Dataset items
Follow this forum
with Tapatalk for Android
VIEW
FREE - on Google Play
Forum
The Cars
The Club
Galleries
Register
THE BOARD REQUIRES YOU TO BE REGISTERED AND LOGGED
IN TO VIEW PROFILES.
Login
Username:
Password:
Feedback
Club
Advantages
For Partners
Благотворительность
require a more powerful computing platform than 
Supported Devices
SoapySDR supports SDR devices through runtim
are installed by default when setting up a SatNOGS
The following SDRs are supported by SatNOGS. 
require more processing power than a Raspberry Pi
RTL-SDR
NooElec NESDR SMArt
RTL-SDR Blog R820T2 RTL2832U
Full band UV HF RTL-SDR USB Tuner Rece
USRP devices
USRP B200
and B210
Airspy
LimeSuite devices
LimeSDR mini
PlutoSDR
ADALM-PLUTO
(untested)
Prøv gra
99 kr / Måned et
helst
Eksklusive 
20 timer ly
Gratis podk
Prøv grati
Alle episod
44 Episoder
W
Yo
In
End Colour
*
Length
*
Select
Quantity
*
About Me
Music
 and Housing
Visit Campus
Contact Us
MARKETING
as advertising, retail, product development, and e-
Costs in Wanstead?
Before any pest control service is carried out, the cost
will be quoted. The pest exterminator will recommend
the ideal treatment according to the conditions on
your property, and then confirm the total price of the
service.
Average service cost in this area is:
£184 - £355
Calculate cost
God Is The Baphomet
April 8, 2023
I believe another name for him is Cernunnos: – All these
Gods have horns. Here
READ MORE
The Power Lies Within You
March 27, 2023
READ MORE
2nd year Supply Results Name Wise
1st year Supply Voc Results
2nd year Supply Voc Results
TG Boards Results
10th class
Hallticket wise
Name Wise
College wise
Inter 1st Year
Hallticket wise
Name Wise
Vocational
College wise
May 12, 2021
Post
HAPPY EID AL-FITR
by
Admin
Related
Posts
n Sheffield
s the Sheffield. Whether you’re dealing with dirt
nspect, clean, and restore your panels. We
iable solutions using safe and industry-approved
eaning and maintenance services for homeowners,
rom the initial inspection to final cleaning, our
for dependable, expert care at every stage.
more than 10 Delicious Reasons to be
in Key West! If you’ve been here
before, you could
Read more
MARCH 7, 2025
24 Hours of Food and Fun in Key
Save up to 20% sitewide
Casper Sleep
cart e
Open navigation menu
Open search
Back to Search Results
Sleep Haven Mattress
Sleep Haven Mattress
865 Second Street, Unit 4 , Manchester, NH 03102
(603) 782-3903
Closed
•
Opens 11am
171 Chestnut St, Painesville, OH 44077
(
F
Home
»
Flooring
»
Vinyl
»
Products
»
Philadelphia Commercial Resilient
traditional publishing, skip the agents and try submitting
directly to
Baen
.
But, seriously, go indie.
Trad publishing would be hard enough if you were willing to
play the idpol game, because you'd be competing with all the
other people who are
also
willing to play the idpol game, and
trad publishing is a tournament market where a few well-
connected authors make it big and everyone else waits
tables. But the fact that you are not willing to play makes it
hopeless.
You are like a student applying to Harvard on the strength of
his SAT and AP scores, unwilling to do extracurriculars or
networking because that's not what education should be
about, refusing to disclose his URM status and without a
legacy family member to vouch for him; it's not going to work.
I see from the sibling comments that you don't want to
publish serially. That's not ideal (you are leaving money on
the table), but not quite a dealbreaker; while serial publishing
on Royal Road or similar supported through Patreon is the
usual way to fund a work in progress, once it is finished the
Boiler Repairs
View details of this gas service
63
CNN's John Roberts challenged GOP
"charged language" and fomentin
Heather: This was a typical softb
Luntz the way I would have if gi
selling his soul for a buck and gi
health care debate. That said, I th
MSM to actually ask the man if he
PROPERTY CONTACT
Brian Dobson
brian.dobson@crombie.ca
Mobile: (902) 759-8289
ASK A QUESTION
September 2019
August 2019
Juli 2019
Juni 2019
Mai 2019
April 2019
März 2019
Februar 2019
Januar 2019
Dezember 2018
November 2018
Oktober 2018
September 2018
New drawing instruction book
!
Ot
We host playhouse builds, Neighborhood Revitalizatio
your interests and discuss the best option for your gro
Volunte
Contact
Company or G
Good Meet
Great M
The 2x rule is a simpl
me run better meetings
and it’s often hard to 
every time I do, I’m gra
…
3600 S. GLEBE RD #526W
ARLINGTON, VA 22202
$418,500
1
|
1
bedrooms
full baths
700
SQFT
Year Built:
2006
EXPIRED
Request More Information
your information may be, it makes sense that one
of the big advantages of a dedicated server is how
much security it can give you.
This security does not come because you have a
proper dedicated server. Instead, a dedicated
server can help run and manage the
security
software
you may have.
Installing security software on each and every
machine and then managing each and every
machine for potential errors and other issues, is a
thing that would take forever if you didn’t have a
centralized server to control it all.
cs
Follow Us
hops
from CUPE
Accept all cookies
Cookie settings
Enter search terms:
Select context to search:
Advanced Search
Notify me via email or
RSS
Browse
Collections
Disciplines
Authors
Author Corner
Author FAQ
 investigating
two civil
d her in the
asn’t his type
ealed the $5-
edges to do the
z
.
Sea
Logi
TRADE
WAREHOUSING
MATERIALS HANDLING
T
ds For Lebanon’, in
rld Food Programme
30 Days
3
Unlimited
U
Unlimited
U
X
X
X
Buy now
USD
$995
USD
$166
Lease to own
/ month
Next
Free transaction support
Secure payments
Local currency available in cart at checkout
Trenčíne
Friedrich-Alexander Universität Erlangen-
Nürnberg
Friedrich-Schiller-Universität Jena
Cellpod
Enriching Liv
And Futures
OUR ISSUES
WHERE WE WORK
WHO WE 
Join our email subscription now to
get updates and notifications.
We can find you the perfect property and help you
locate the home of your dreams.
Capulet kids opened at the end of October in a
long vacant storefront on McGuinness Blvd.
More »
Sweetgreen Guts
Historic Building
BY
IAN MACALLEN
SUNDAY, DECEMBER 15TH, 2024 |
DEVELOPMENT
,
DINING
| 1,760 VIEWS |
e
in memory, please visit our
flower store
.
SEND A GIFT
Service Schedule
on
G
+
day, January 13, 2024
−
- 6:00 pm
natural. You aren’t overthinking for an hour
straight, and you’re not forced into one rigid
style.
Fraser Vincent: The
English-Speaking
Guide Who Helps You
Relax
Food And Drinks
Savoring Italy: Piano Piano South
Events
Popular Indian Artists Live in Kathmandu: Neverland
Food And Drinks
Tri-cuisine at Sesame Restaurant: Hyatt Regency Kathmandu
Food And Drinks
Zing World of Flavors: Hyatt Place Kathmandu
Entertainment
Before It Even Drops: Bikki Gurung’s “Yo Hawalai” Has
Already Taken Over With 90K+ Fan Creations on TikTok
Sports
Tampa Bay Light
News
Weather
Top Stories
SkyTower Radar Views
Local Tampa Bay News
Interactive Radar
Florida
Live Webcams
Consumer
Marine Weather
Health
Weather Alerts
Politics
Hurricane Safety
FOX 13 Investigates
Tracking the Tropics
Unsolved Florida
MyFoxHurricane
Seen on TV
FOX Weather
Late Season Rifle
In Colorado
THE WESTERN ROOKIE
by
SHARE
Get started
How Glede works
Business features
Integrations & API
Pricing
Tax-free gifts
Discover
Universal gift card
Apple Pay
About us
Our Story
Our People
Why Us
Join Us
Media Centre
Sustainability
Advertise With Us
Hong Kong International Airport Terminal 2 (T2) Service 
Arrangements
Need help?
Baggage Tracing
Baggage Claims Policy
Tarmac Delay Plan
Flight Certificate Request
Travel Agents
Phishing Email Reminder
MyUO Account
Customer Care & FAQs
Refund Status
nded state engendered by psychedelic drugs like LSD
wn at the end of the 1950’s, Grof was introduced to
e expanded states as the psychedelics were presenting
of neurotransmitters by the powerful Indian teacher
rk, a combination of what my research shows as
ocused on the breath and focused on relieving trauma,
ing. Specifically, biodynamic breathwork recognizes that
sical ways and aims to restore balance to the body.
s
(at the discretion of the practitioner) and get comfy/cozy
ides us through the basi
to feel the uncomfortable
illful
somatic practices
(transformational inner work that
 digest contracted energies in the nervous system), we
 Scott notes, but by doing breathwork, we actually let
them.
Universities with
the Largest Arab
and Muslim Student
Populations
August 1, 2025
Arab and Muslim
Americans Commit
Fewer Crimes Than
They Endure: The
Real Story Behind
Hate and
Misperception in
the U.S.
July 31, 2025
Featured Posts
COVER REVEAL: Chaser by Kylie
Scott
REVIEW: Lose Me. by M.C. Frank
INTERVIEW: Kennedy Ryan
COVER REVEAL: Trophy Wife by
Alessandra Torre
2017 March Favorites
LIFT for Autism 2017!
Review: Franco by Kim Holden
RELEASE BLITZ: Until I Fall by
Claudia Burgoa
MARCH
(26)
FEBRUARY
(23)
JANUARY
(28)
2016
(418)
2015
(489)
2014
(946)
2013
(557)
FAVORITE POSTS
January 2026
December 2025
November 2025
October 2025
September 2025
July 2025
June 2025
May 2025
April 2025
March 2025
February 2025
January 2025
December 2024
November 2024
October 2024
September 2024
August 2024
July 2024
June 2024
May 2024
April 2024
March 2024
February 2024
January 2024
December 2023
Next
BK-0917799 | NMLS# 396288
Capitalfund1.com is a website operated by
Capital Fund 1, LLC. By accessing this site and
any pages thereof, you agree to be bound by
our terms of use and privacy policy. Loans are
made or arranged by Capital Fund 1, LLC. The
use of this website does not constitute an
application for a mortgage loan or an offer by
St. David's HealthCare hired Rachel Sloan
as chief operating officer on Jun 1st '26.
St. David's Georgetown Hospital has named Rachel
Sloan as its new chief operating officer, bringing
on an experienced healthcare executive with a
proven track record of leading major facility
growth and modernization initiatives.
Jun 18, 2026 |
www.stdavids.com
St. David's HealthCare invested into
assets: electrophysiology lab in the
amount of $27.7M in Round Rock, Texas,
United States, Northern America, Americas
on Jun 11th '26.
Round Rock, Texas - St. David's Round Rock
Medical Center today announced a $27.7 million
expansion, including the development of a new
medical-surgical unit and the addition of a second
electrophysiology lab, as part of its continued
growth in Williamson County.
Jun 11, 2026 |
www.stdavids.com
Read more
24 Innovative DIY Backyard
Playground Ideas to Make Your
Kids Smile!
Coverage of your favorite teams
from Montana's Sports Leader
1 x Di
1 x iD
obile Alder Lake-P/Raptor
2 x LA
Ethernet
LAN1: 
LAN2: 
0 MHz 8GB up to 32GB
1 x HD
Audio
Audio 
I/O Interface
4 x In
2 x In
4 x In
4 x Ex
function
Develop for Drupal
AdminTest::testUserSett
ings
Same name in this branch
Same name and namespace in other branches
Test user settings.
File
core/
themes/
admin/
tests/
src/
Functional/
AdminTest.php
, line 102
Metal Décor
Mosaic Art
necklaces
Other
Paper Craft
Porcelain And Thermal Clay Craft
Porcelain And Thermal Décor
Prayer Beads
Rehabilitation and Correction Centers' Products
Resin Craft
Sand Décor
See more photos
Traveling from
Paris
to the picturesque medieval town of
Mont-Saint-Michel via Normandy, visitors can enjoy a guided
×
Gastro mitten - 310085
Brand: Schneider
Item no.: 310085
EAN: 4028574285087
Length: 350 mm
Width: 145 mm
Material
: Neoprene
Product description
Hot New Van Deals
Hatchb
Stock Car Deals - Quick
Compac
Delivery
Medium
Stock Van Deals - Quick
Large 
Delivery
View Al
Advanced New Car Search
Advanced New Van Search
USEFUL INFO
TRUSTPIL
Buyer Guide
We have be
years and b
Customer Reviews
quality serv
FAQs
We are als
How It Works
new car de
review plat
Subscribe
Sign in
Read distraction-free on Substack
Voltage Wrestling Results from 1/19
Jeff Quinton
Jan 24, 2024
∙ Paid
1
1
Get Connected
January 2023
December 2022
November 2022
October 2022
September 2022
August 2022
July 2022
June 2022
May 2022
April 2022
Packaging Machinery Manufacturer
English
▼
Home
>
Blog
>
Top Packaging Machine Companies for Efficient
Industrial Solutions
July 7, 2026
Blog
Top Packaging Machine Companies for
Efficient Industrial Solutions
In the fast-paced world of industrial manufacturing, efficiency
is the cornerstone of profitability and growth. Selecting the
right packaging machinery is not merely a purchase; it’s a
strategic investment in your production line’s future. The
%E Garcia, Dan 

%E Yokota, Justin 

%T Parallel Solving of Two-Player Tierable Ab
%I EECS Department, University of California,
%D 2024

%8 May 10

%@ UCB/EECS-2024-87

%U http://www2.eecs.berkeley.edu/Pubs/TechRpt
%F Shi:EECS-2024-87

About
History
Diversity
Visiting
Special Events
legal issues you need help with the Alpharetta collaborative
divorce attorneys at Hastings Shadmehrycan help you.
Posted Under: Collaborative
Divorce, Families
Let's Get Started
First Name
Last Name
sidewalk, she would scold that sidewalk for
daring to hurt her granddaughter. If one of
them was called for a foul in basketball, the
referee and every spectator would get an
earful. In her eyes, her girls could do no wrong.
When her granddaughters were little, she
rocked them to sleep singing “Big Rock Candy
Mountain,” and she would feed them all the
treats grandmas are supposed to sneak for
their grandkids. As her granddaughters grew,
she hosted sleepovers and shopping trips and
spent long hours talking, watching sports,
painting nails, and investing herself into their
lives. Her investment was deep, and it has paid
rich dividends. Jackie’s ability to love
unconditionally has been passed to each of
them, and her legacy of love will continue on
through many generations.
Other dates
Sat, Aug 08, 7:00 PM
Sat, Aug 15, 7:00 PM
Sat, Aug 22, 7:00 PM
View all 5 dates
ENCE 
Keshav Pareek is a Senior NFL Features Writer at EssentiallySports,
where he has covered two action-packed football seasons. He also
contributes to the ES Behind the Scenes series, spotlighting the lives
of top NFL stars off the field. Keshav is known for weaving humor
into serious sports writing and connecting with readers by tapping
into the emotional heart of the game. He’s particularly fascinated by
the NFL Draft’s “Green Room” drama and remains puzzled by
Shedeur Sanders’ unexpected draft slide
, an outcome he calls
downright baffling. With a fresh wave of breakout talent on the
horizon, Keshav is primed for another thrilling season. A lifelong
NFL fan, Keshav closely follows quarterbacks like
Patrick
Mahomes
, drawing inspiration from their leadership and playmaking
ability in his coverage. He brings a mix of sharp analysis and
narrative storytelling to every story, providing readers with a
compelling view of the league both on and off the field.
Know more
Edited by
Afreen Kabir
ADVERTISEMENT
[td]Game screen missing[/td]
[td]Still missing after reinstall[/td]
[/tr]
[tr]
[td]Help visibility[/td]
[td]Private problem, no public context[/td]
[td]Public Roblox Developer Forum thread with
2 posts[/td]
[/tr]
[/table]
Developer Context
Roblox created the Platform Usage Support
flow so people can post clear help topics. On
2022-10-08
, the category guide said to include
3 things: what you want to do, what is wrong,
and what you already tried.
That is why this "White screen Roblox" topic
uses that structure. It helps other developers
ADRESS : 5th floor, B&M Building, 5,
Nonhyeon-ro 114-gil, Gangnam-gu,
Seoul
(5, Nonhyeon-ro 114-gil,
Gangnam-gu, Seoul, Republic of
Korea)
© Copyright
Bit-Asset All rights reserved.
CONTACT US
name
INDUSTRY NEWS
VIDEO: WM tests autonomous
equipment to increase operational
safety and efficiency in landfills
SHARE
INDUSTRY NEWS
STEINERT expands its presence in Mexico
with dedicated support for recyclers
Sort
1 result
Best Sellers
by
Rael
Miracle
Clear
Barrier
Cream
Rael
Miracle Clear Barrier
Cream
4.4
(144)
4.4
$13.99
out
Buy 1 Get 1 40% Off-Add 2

Work order: Find every line in the dataset items containing the string "growth" and copy each of those lines.

Solution for this task:
growth and modernization initiatives.
growth in Williamson County.
is the cornerstone of profitability and growth. Selecting the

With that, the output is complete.